ANDAM PERDIDOS
Andam Perdidos
Quase já toda a gente percebeu que este Governo teve de apanhar os cacos das sucessivas asneiras de política económica cometidas anos a fio. Incluindo por Cavaco Silva, ao promover, por exemplo, a actualização automática das carreiras dos funcionários públicos, traduzida em aumentos incomportáveis da massa salarial. Mas a situação chegou a um extremo «pantanoso» e incontrolável graças à verdadeira calamidade nacional chamada António Guterres. Coisa que o PS deverá reconhecer publicamente se quiser reconquistar credibilidade e confiança.
Este Governo, se calhar mais por necessidade do que por convicção (a hipótese de deixarem de entrar os dinheirinhos comunitários é geradora de pânico), adoptou outras premissas para a política económica. Acontece que, defendendo bons princípios, pratica más políticas.
A senhora ministra das Finanças veio dizer que importa sobrepor as políticas de oferta às políticas centradas na procura. Para o leitor que, como eu, não sabe ou desistiu de saber de Economia Política, preferindo a Economia Real, isto significa, no fundo, que haverá que apostar no investimento e no consumo privado. Importa pois criar condições para que tal aconteça, libertando recursos que são actualmente devorados pela máquina estatal e favorecendo um ambiente favorável à iniciativa na sociedade civil.
Como é que isto se consegue? Reduzindo a pressão do Estado sobre o cidadãos, traduzida em impostos, burocracia e ineficiência – tudo isto fica muito caro e sufoca o desenvolvimento do país.
Para atingir este objectivo o Governo tem de inverter o nosso tradicional modelo de crescimento, assente na despesa pública em investimento e salários com pessoal, o que foi permitindo injectar dinheiro na economia através de uns tantos grandes fornecimentos, principalmente em obras públicas atribuídos a privados e manter artificialmente um baixo nível de emprego, proeza que, recordo-me, até justificou um prémio europeu para Cavaco Silva. O modelo assenta numa mentira, pois seguramente que uma economia que produz tão pouco e tão mal com um elevado grau de analfabetismo e baixo nível de qualificações não pode empregar tanta gente.
* * * * * * *
→ **TAREFAS ESCRITAS**:
a – Segundo o excerto, que políticas a ministra das Finanças disse que importa sobrepor a quais?
b – Traduza para o inglês esta frase do excerto: "Acontece que, defendendo bons princípios, pratica más políticas."

→ **LINHAS EXTRAÍDAS**:
* * * * * * *
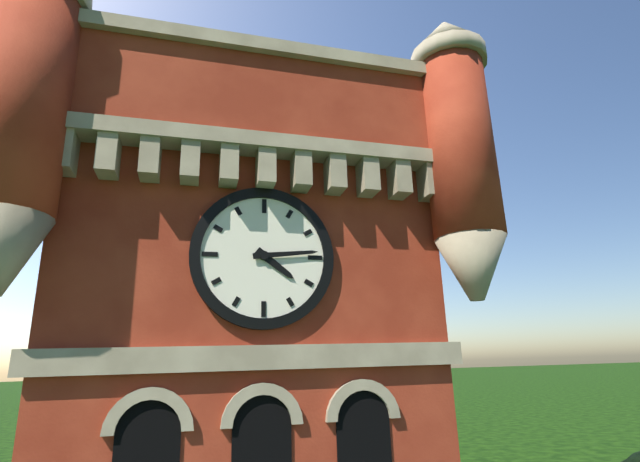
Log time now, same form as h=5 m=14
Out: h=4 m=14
* * * * * * *
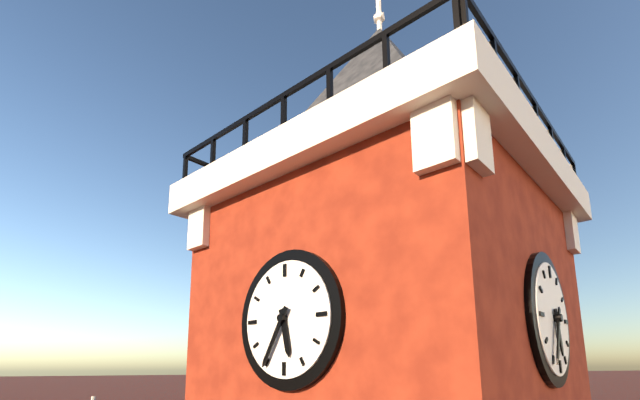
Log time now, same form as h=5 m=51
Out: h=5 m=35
* * * * * * *
→ **RESULTADOS POR TAREFA**:
a – As políticas de oferta às políticas centradas na procura.

b – It so happens that, while defending good principles, it practices bad policies.